While Bibi and Bobinôt are trapped in the storm, Calixta laughs at it while she engages in an affair. As Stein suggests, Chopin is writing about the dichotomies of storms. Storms can be frightening but also magnificent. “Is it (and is nature generally), merely indifferent to human well-being, a blind force, brute, and dangerous, or is it something akin to a lifeforce, potentially dangerous, of course, but beautiful and enriching, a power with which to align oneself, body and spirit, despite the carping of stifling convention?” (Stein 55). This dichotomy Chopin addresses is further underlined at the beginning of the third chapter after Calixta and Alcée have finished their sinful activities, the storm subsides and reveals a scenic landscape.
“The rain was over; and the sun was turning the glistening green world into a palace of gems. Calixta, on the gallery, watched Alcée ride away. He turned and smiled at her with a beaming face; and she lifted her pretty chin in the air and laughed aloud” (Chopin 3).
After committing adultery, Calixta is not struck down by lightening or caught by her husband and son but rather greeted with a ‘palace of gems’ as Alcée rides away on his horse. Chopin doesn’t punish the sinners and doesn’t allow for the caring husband to know of his wife’s treachery. The storm covers the town in a dark cloud but by the end of the story, it reveals sublime nature as Calixta and Alcée collide in a cataclysm. Violent storms like the one Chopin describes often leave a wake of destruction in its path much like the chaos that ensues when extramarital affairs occur but the conventional and traditional conceptions of affairs and sexuality as well as storms don’t apply in “The Storm” like Toth said before. Furthermore, the last line of the story leaves the consequences of Calixta unknown and the reader’s judgement of affairs unclear.
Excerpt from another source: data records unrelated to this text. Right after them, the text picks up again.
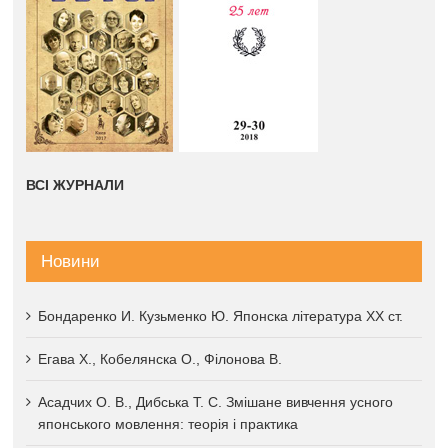
ВСІ ЖУРНАЛИ
Новини
Бондаренко И. Кузьменко Ю. Японска література XX ст.
Егава Х., Кобелянска О., Філонова В.
Асадчих О. В., Дибська Т. С. Змішане вивчення усного
японського мовлення: теорія і практика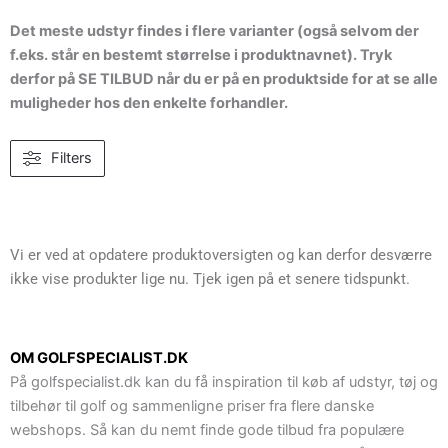
Det meste udstyr findes i flere varianter (også selvom der
f.eks. står en bestemt størrelse i produktnavnet). Tryk
derfor på SE TILBUD når du er på en produktside for at se alle
muligheder hos den enkelte forhandler.
Filters
Vi er ved at opdatere produktoversigten og kan derfor desværre
ikke vise produkter lige nu. Tjek igen på et senere tidspunkt.
OM GOLFSPECIALIST.DK
På golfspecialist.dk kan du få inspiration til køb af udstyr, tøj og
tilbehør til golf og sammenligne priser fra flere danske
webshops. Så kan du nemt finde gode tilbud fra populære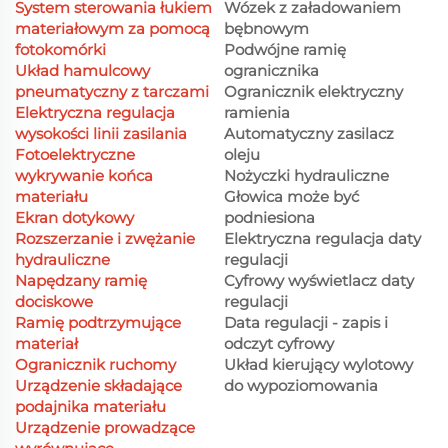
System sterowania łukiem
Wózek z załadowaniem
materiałowym za pomocą
bębnowym
fotokomórki
Podwójne ramię
Układ hamulcowy
ogranicznika
pneumatyczny z tarczami
Ogranicznik elektryczny
Elektryczna regulacja
ramienia
wysokości linii zasilania
Automatyczny zasilacz
Fotoelektryczne
oleju
wykrywanie końca
Nożyczki hydrauliczne
materiału
Głowica może być
Ekran dotykowy
podniesiona
Rozszerzanie i zwężanie
Elektryczna regulacja daty
hydrauliczne
regulacji
Napędzany ramię
Cyfrowy wyświetlacz daty
dociskowe
regulacji
Ramię podtrzymujące
Data regulacji - zapis i
materiał
odczyt cyfrowy
Ogranicznik ruchomy
Układ kierujący wylotowy
Urządzenie składające
do wypoziomowania
podajnika materiału
Urządzenie prowadzące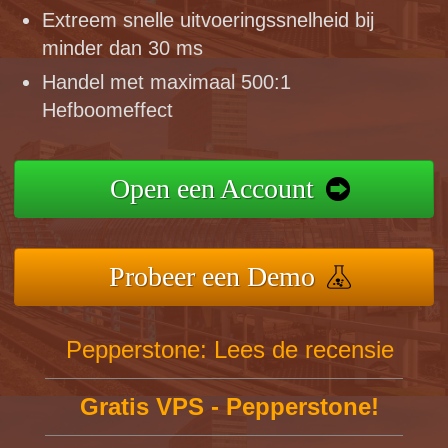
Extreem snelle uitvoeringssnelheid bij
minder dan 30 ms
Handel met maximaal 500:1
Hefboomeffect
Open een Account
Probeer een Demo
Pepperstone: Lees de recensie
Gratis VPS - Pepperstone!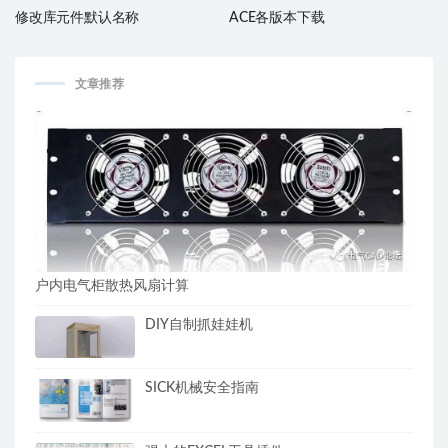
修改库元件默认名称
ACE各版本下载
文章推荐
户内电气柜散热风扇计算
DIY自制抓娃娃机
SICK机械安全指南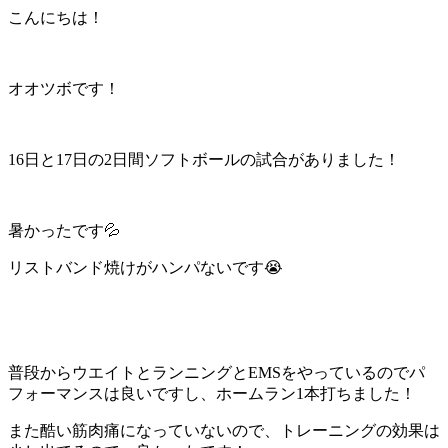
こんにちは！
オオツボです！
16日と17日の2日間ソフトボールの試合がありました！
暑かったです💦
リストバンド焼けがハンパないです😭
普段からウエイトとランニングとEMSをやっているのでパ
フォーマンスは良いですし、ホームラン1本打ちました！
また酷い筋肉痛になっていないので、トレーニングの効果は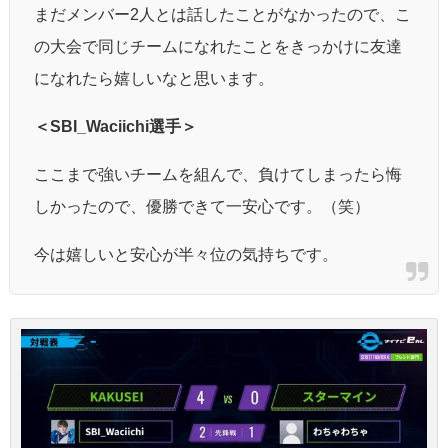
まだメンバー2人とは話したことがなかったので、こ
の大会で同じチームになれたことをきっかけに友達
になれたら嬉しいなと思います。
＜SBI_Waciichi選手＞
ここまで強いチームを組んで、負けてしまったら悔
しかったので、優勝できて一安心です。（笑）
今は嬉しいと安心が半々位の気持ちです。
“So the storm passed and everyone was happy” (Chopin 5)
The moral ambiguity of Chopin’s story and use of natural disasters like storms that was unlike what her contemporaries were doing make “The Storm” a unique tale of contradictions and dichotomies but like mentioned before, the story was not known until a 1969 publication. Dana Gioia, when introducing “The Storm”, ponders that because of some of Chopin’s earlier work like her famous The Awakening and “The Story of an Hour” that explored the complex female characters similar to Calixta in 19th century setting, works like “The Storm” may have been censored. “She began to bring into American fiction some […] hard-eyed observations and passion for telling unpleasant truths. Determined, in defiance of her times, frankly to show sexual feelings of her characters, Chopin suffered from neglect and censorship. […] Many of her stories had to wait seven decades for a sympathetic audience” (Gioia 115). The unusual use of the storm as a tool of devastation and creation as well as the exploration of forbidden sexuality make “The Storm” a unique story in that it defies the standard notion of how nature and women were written around in the 1890’s but unfortunately was not appreciated upon its conception.
Bibliography
Chopin, Kate. “”The Storm”.” 1898. American Literature. Website.
Gioia, Dana. Literature: Introduction to Fiction, Poetry, and Drama. New York: Pearson Longman, 2007.
Stein, Allen. “The Kaleidoscope of Truth: A New Look at Chopin’s “The Storm”.” American Literary Realism (2003): 51-64. Print.
Toth, Emily. “The Independent Woman and “Free” Love.” The Massachusetts Review (1975): 647-664.